*ПРИВЕДЁННЫЙ ТЕКСТ:*
%%

© Горький Медиа, 2025
Никита Елисеев
17 июня 2025

Песнь свободы и веселья

О книге Ильи Виницкого «О чем поют кабиасы»

Книга эссе «О чем поют кабиасы» Ильи Виницкого (или Виктора Щебня) погружает читателя в атмосферу тонкой игры с самыми смелыми и порой даже фантасмагорическими идеями, касающимися самых разных проблем литературы. В том числе проблемы авторства, которая начинается с обложки книги: кто ее написал — Виницкий или Щебень? И если Щебень, то кто он — соавтор, alter ego, псевдоним? Об этом, а значит, и о том, откуда берутся такие тексты и почему их интересно читать, специально для «Горького» написал Никита Елисеев.

Все мы начиная с 24 февраля 2022 года оказались перед лицом наступающего варварства, насилия и лжи. В этой ситуации чрезвычайно важно сохранить хотя бы остатки культуры и поддержать ценности гуманизма — в том числе ради будущего России. Поэтому редакция «Горького» продолжит говорить о книгах, напоминая нашим читателям, что в мире остается место мысли и вымыслу.

%%

*ЦЕЛЬ ЗАДАНИЯ A:* Объясните по тексту о книге «О чем поют кабиасы», почему редакция «Горького» продолжит говорить о книгах.
*ЦЕЛЬ ЗАДАНИЯ B:* Пожалуйста, перепишите слово в слово фрагмент текста о книге «О чем поют кабиасы», который начинается со слов «О книге Ильи» и заканчивается словами «написал Никита Елисеев.».
*ЦЕЛЬ ЗАДАНИЯ C:* Допишите следующую часть текста о книге «О чем поют кабиасы», начиная сразу после его последнего предложения.

*ДАННЫЕ:*
%%

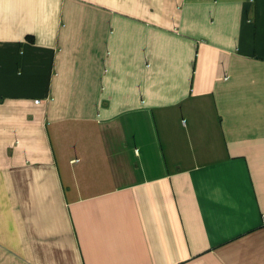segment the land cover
<instances>
[{"label": "crops", "instance_id": "1", "mask_svg": "<svg viewBox=\"0 0 264 264\" xmlns=\"http://www.w3.org/2000/svg\"><path fill=\"white\" fill-rule=\"evenodd\" d=\"M0 264H264V0H0Z\"/></svg>", "mask_w": 264, "mask_h": 264}]
</instances>
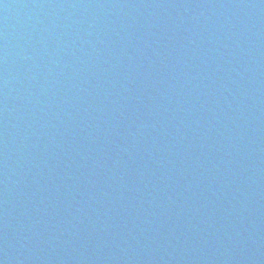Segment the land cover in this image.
Masks as SVG:
<instances>
[{"label":"water","instance_id":"1","mask_svg":"<svg viewBox=\"0 0 264 264\" xmlns=\"http://www.w3.org/2000/svg\"><path fill=\"white\" fill-rule=\"evenodd\" d=\"M0 264H264V0H0Z\"/></svg>","mask_w":264,"mask_h":264}]
</instances>
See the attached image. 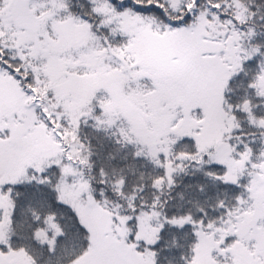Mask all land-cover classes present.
I'll return each mask as SVG.
<instances>
[{
  "label": "snow or ice",
  "instance_id": "1",
  "mask_svg": "<svg viewBox=\"0 0 264 264\" xmlns=\"http://www.w3.org/2000/svg\"><path fill=\"white\" fill-rule=\"evenodd\" d=\"M0 264H264V0H0Z\"/></svg>",
  "mask_w": 264,
  "mask_h": 264
}]
</instances>
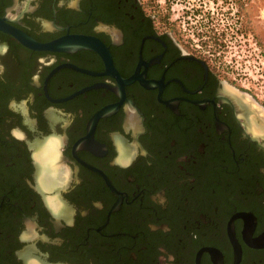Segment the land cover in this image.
<instances>
[{"label":"flooded vegetation","instance_id":"obj_1","mask_svg":"<svg viewBox=\"0 0 264 264\" xmlns=\"http://www.w3.org/2000/svg\"><path fill=\"white\" fill-rule=\"evenodd\" d=\"M0 17L106 51L0 30V264H264V102L206 41L147 0Z\"/></svg>","mask_w":264,"mask_h":264},{"label":"rangeland","instance_id":"obj_2","mask_svg":"<svg viewBox=\"0 0 264 264\" xmlns=\"http://www.w3.org/2000/svg\"><path fill=\"white\" fill-rule=\"evenodd\" d=\"M200 1L147 0L160 17L169 13L177 30L193 44L206 41L205 49L220 57L227 70L238 73L240 82L264 102V0H214V4L204 0L206 5ZM207 13L212 20L205 19ZM244 32L248 34L242 36Z\"/></svg>","mask_w":264,"mask_h":264},{"label":"water","instance_id":"obj_3","mask_svg":"<svg viewBox=\"0 0 264 264\" xmlns=\"http://www.w3.org/2000/svg\"><path fill=\"white\" fill-rule=\"evenodd\" d=\"M0 30L11 33L22 44L34 49L70 51L78 48H90L100 53L106 52L104 45L98 39L84 35H69L50 42H38L25 32L10 25L4 17H0Z\"/></svg>","mask_w":264,"mask_h":264},{"label":"clouds","instance_id":"obj_4","mask_svg":"<svg viewBox=\"0 0 264 264\" xmlns=\"http://www.w3.org/2000/svg\"><path fill=\"white\" fill-rule=\"evenodd\" d=\"M6 47H0V52H6ZM3 71V66L2 65H0V72H2Z\"/></svg>","mask_w":264,"mask_h":264}]
</instances>
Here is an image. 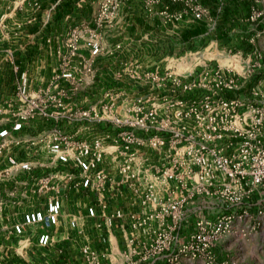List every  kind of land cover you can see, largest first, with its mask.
Here are the masks:
<instances>
[{"label": "built area", "instance_id": "1", "mask_svg": "<svg viewBox=\"0 0 264 264\" xmlns=\"http://www.w3.org/2000/svg\"><path fill=\"white\" fill-rule=\"evenodd\" d=\"M130 1L100 0L93 23L47 38L46 55L22 59L11 32L0 35L10 89L0 96V206L22 215L1 230L19 237L43 225L37 244L47 246L66 193L86 189L90 218L118 202L104 218L129 230L121 259L88 245V264H229L219 260L222 241L264 235V57L252 45L221 63L210 52L216 38L157 65L145 41L109 47L103 28ZM142 2L178 31L208 14L198 0ZM104 52L113 61L100 70Z\"/></svg>", "mask_w": 264, "mask_h": 264}, {"label": "crops", "instance_id": "2", "mask_svg": "<svg viewBox=\"0 0 264 264\" xmlns=\"http://www.w3.org/2000/svg\"><path fill=\"white\" fill-rule=\"evenodd\" d=\"M40 8L36 10L34 2L28 0L17 13L11 10L12 0H0V23L6 27H0V35L10 33V40L20 49L18 56L25 59L29 56L28 49L34 47L40 55L48 53L47 38L54 39L65 36L73 25L79 23H93V19L99 8L100 0H70L72 10L65 16L57 18V5L62 0H38ZM45 2V5H44ZM198 2L208 10V14L203 18L190 21L182 20V28L172 27L163 23L159 15L149 16L145 11L142 0H131L122 7L119 17L114 25L103 28V37L109 47H116L118 41H129V44L139 45L140 41L147 42L149 53L155 52L153 47H158L157 63L159 58H163V46L168 44L172 38H179L180 32L184 29H195L198 25L207 30V33H214L219 21V13L222 12V5H214L212 1L198 0ZM212 3V4H211ZM182 3L173 6L174 9L183 8ZM159 10V7H157ZM21 14V18L18 15ZM21 25V27H20ZM202 29V30H203ZM3 30L6 31L3 33ZM18 30L17 33H12ZM239 27H232L229 31L239 32ZM201 35V34H200ZM231 35L232 34L231 32ZM5 37V36H4ZM6 38V37H5ZM55 39V40H56ZM33 43V44H30ZM26 45V49L23 46ZM3 46V42L0 43ZM149 47V48H148ZM161 47V48H160ZM50 52V51H49ZM36 53V52H35ZM118 54V49L115 50ZM113 59L104 52L98 58L99 69L103 70ZM1 64V63H0ZM0 65V96H7L10 89L8 84V65ZM94 203V198L86 189L70 190L66 193L63 211L57 225L51 226L52 239L47 246H39L37 237L39 233L47 231L43 225L24 226V233L15 236L6 233L1 229L6 224L21 221V214H15L16 207L4 202L0 206V264H88L83 248L91 246L106 256L114 259H121L122 251L125 248V241L129 238L128 228L122 224L118 216L112 218V224H108L104 218L115 214L121 206L118 202L109 203L105 209L100 210V215L96 218L88 216L87 207ZM36 208L44 207L41 201L37 200ZM125 207V206H123ZM104 212V215H103ZM75 219L77 225L72 226L71 220Z\"/></svg>", "mask_w": 264, "mask_h": 264}, {"label": "rangeland", "instance_id": "3", "mask_svg": "<svg viewBox=\"0 0 264 264\" xmlns=\"http://www.w3.org/2000/svg\"><path fill=\"white\" fill-rule=\"evenodd\" d=\"M253 7L251 9L250 15L248 17H243L242 15L235 20L234 22H244L247 21V25L249 27L250 33L247 38L243 39L247 43H250L258 49L259 52L262 53L264 57V0H252ZM21 14L18 15L19 18ZM254 17L255 21L252 19ZM240 20V21H239ZM232 27H239L241 29V25H233ZM231 27V28H232ZM242 30H239V32ZM234 34V37H237L230 44H221L217 48H211L210 52L212 54H218L221 59V63H226V56L228 54H232L237 52V50L242 49L238 47L237 44L239 42L238 36L240 34H236V31H230V33ZM259 33V34H258ZM253 38L252 43L250 40ZM127 49L129 51H133L135 48L131 42L126 41ZM209 52V51H208ZM153 54H156L153 52ZM155 59V58H154ZM154 59H152V64L154 63ZM156 62V61H155ZM155 63L154 65H157ZM160 65H165V62L160 63ZM181 67V65H180ZM263 73L259 74V76H264V68ZM219 260L220 261H228L229 264H264V235L261 233L254 234L246 239H237V238H228L222 241L219 245ZM199 264V263H196Z\"/></svg>", "mask_w": 264, "mask_h": 264}, {"label": "trees", "instance_id": "4", "mask_svg": "<svg viewBox=\"0 0 264 264\" xmlns=\"http://www.w3.org/2000/svg\"><path fill=\"white\" fill-rule=\"evenodd\" d=\"M212 1L214 5L218 3L221 4L222 1H225V4L222 5V12L219 13V23L217 24V29L213 33H208L207 30L203 29L202 26L198 25L195 29H183L180 32L179 38L174 37L168 44L163 46L162 53L165 54H173L176 51H184L186 48H198L200 46H204L211 38H216L219 40L221 44H230L232 43L237 37H234L230 33V29L233 25L239 24L241 25V34L238 36L239 42L237 44L238 47H241L243 50H250L251 44L247 43L243 39L247 38L250 31L248 25L245 20L243 22L235 23V20L242 15L243 17H248L250 15L251 9L253 7L252 0H202ZM211 3V4H212ZM45 5V2H44ZM72 10V1L70 0H62L57 5V18L60 19L67 12ZM240 21V20H239ZM203 29V30H202ZM201 34V35H200ZM248 34V35H247ZM161 48V47H160ZM152 50L157 52L158 47H153ZM29 54H34L36 52L35 48L32 47L28 49ZM157 54V53H156Z\"/></svg>", "mask_w": 264, "mask_h": 264}]
</instances>
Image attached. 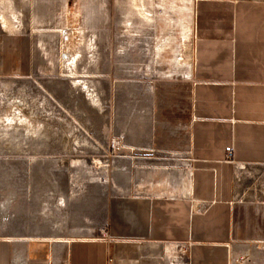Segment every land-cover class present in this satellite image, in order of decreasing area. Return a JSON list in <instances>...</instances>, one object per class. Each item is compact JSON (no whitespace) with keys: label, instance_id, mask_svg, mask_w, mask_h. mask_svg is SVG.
<instances>
[{"label":"rangeland","instance_id":"obj_1","mask_svg":"<svg viewBox=\"0 0 264 264\" xmlns=\"http://www.w3.org/2000/svg\"><path fill=\"white\" fill-rule=\"evenodd\" d=\"M25 1L0 6L15 16L12 31L20 27L0 31V207L9 203L17 214L24 206L26 224L0 221V234L91 236L108 197L144 190L149 171L181 167L193 85L192 6ZM3 55L15 56L19 70L4 71ZM234 198L264 203V167L239 169ZM235 254L232 264H264V241L238 243Z\"/></svg>","mask_w":264,"mask_h":264},{"label":"crops","instance_id":"obj_2","mask_svg":"<svg viewBox=\"0 0 264 264\" xmlns=\"http://www.w3.org/2000/svg\"><path fill=\"white\" fill-rule=\"evenodd\" d=\"M186 1L193 85L181 159L192 168H157L144 190L108 197L94 235L0 234V264H171L177 245L187 243L188 264H232L238 243L264 241V203L234 198L239 169L264 167V0ZM19 28L0 25L4 34ZM10 57L3 55L1 68L18 71ZM19 210L4 204L1 223L25 225L24 206Z\"/></svg>","mask_w":264,"mask_h":264},{"label":"bare ground","instance_id":"obj_3","mask_svg":"<svg viewBox=\"0 0 264 264\" xmlns=\"http://www.w3.org/2000/svg\"><path fill=\"white\" fill-rule=\"evenodd\" d=\"M21 2H20V4H23V3H25L26 1L25 0H20ZM23 2V3H22ZM11 4H13L12 5V7L13 6H15V7H18V4H15V2L13 1V0H0V6H5V5H11ZM15 7H13V9L15 8ZM2 9V8H1ZM4 11H5V9H3ZM7 10L9 11V9L7 8ZM6 10V11H7ZM1 11V10H0ZM4 11L1 13L0 12V25L3 27V29L5 30V31H8V32H11L14 28H15V25H16V22H15V16L14 15H12V16H9V15H5V14H3L4 13ZM11 11H9V13H10ZM8 13V12H7ZM6 13V14H7ZM12 13V12H11ZM10 13V14H11ZM14 13V12H13ZM148 15V14H147ZM21 16V15H20ZM151 16V15H150ZM18 19V18H17ZM16 19V20H17ZM18 22H19V19H18ZM69 37V36H68ZM68 37L66 38V40L68 41L69 39H68ZM66 45V49L67 50H69L72 46H73V44L72 43H66L65 44ZM75 83H76V81H75ZM74 84V83H73ZM9 122V121H8ZM5 132L6 131H3L2 133L3 134H5Z\"/></svg>","mask_w":264,"mask_h":264},{"label":"built area","instance_id":"obj_4","mask_svg":"<svg viewBox=\"0 0 264 264\" xmlns=\"http://www.w3.org/2000/svg\"><path fill=\"white\" fill-rule=\"evenodd\" d=\"M232 157V153L229 152L228 153V159L230 160ZM183 161L181 162V167L183 169H191L192 168V162L190 161V159L186 158L185 156L183 157ZM234 167H238L237 165L234 164ZM109 239V237L107 236V240ZM190 248V243H187L185 245H177V253L178 255H176L175 257V262L171 263V264H188L187 261L185 260V256L188 253V250Z\"/></svg>","mask_w":264,"mask_h":264}]
</instances>
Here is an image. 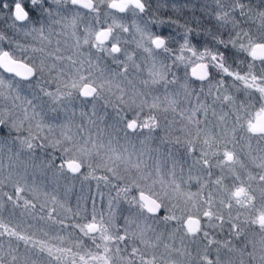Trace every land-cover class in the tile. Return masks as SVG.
<instances>
[{"label": "snow or ice", "instance_id": "obj_1", "mask_svg": "<svg viewBox=\"0 0 264 264\" xmlns=\"http://www.w3.org/2000/svg\"><path fill=\"white\" fill-rule=\"evenodd\" d=\"M0 26V264H264V4L0 0Z\"/></svg>", "mask_w": 264, "mask_h": 264}, {"label": "rangeland", "instance_id": "obj_2", "mask_svg": "<svg viewBox=\"0 0 264 264\" xmlns=\"http://www.w3.org/2000/svg\"><path fill=\"white\" fill-rule=\"evenodd\" d=\"M204 2H207V0H186V2L184 3V0L182 1V3L180 4L181 6L182 5H184V4H189V5H196L197 6V9L199 8V5L201 4V3H204ZM246 2H248V0H246ZM250 2L253 4V6H259V5H261L262 3H260L261 2V0H250ZM162 12H164V11H162ZM184 12H192V11H190V10H188V9H184L183 10V13L180 15V17L181 18H185V15H184ZM195 12H197V14H198V16L199 17H201V13H200V11L199 10H197V11H195ZM186 15H187V13H186ZM188 16V15H187ZM194 15H192V14H190V16L189 17H193ZM204 23H207V21H203ZM156 31L157 32H162L163 34H165V35H167L170 31H172V28H170V29H168V28H166L165 29V27H162V28H159V27H157V29H156ZM179 38V37H178ZM21 39H22V37H21ZM179 74L180 75H182L183 73H182V70L179 72ZM89 110H90V106H89ZM110 112V111H109ZM75 193H79L80 192V183L77 181L76 182V187H75ZM95 191H96V189H95V184H94V186L92 185V193L93 194H95ZM88 193H87V189H85V195H87ZM105 194H106V196H107V192H105ZM71 202L74 204L75 203V196L73 195L72 197H71Z\"/></svg>", "mask_w": 264, "mask_h": 264}, {"label": "flooded vegetation", "instance_id": "obj_3", "mask_svg": "<svg viewBox=\"0 0 264 264\" xmlns=\"http://www.w3.org/2000/svg\"><path fill=\"white\" fill-rule=\"evenodd\" d=\"M182 1H183V0H167V3H168L169 5H171V4H173V3H175V4H177V5H180V4L182 3ZM185 2H186V0H184V3H185ZM152 3L155 4V3H156V0H152ZM162 11H164V12H162ZM182 13H183V10H182V12L180 13V15H181ZM161 15H164V16H169V15H171V16H175L176 13H174V12L172 11L171 7H169L167 10H161ZM182 20H184V19L181 18V22H182ZM163 27H165V29H166V28L170 29V27L167 26V25H165V26H163ZM156 29H157V27H153V28H152L153 31H156ZM181 30H182V29H181ZM181 30H179V31H181ZM156 32H157V31H156ZM181 32H182V31H181ZM192 40H193V43H197V44L202 43V41L197 40V37H196V36H193V37H192Z\"/></svg>", "mask_w": 264, "mask_h": 264}, {"label": "trees", "instance_id": "obj_4", "mask_svg": "<svg viewBox=\"0 0 264 264\" xmlns=\"http://www.w3.org/2000/svg\"><path fill=\"white\" fill-rule=\"evenodd\" d=\"M260 3L264 4V0H261ZM186 13H187L188 16L186 15ZM190 14H192V15H194V16L191 18V17H189ZM184 15H185V18H183V19H189V20L194 19V17H199L198 14H197V12H195V13H193V12H184ZM182 22H183V20H182ZM202 23H204V22L202 21ZM195 26H196V25L193 23V27H195ZM0 27H2V26H0ZM181 31H183V30H181ZM197 40H200V41L203 42V37H202V36H201V37H197ZM109 111L111 112V109H109ZM38 154H41V153L39 152V150H38ZM93 186H94V182H93ZM101 188H102V190H103L104 192H107V189H103V186H102V185H101ZM222 235H223V234H222Z\"/></svg>", "mask_w": 264, "mask_h": 264}]
</instances>
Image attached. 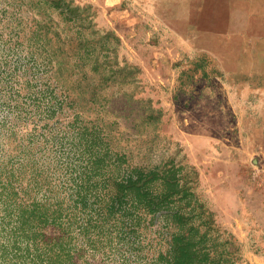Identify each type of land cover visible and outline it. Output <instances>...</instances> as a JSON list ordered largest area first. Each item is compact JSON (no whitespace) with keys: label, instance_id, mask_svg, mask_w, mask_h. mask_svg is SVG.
<instances>
[{"label":"rangeland","instance_id":"rangeland-1","mask_svg":"<svg viewBox=\"0 0 264 264\" xmlns=\"http://www.w3.org/2000/svg\"><path fill=\"white\" fill-rule=\"evenodd\" d=\"M0 264H264V0H0Z\"/></svg>","mask_w":264,"mask_h":264}]
</instances>
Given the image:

%%

*ОТВЕТ К ЗАДАНИЮ A:* С 24 февраля 2022 года все оказались перед лицом наступающего варварства, насилия и лжи. В такой ситуации чрезвычайно важно сохранить хотя бы остатки культуры и поддержать ценности гуманизма, в том числе ради будущего России. Говоря о книгах, редакция напоминает читателям, что в мире остается место мысли и вымыслу.

*ОТВЕТ К ЗАДАНИЮ B:*
О книге Ильи Виницкого «О чем поют кабиасы»

Книга эссе «О чем поют кабиасы» Ильи Виницкого (или Виктора Щебня) погружает читателя в атмосферу тонкой игры с самыми смелыми и порой даже фантасмагорическими идеями, касающимися самых разных проблем литературы. В том числе проблемы авторства, которая начинается с обложки книги: кто ее написал — Виницкий или Щебень? И если Щебень, то кто он — соавтор, alter ego, псевдоним? Об этом, а значит, и о том, откуда берутся такие тексты и почему их интересно читать, специально для «Горького» написал Никита Елисеев.

*ОТВЕТ К ЗАДАНИЮ C:*
Илья Виницкий. О чем поют кабиасы? Записки свободного комментатора. СПб.: Издательство Ивана Лимбаха, 2025. Содержание

Свобода писать

Почему человек хочет стать другим? Не всякий человек, разумеется, и не во всякое время. Сузим вопрос: почему пишущий человек, заработавший себе имя, хочет стать другим? Нет, не псевдоним взять, а стать другим писателем? Почему Ромен Гари становится Эмилем Ажаром? Вячеслав Рыбаков и Игорь Алимов — Холмом ван Зайчиком? Самуил Лурье — С. Гедройцем? В конце концов, Андрей Синявский — Абрамом Терцем?

В последнем случае, кажется, ясно: конспиративные соображения. Но нет, тем более не ясно. Когда уже никаких конспиративных соображений у эмигрировавшего после лагеря Синявского и быть не могло, он сохранил Абрама Терца. Более того, все вышеперечисленные упорно не хотели, чтобы читатель узнал: С. Гедройц — это Самуил Лурье, Ромен Гари — это Эмиль Ажар et cetera. То есть еще раз, это не псевдонимы — это другие писатели.

И это тем более странно, что особых принципиальных отличий между С. Гедройцем и Самуилом Лурье, Андреем Синявским и Абрамом Терцем и т. д. нету. Едва лишь появился Холм ван Зайчик, я стал спрашивать у знакомых фантастов: «Это Рыбаков?» Они, соблюдая тайну: «Нет». Едва лишь появился С. Гедройц в журнале «Звезда», спросил у одного из главных редакторов журнала: «Самуил Лурье?» Опять же, соблюдая тайну: «Нет...»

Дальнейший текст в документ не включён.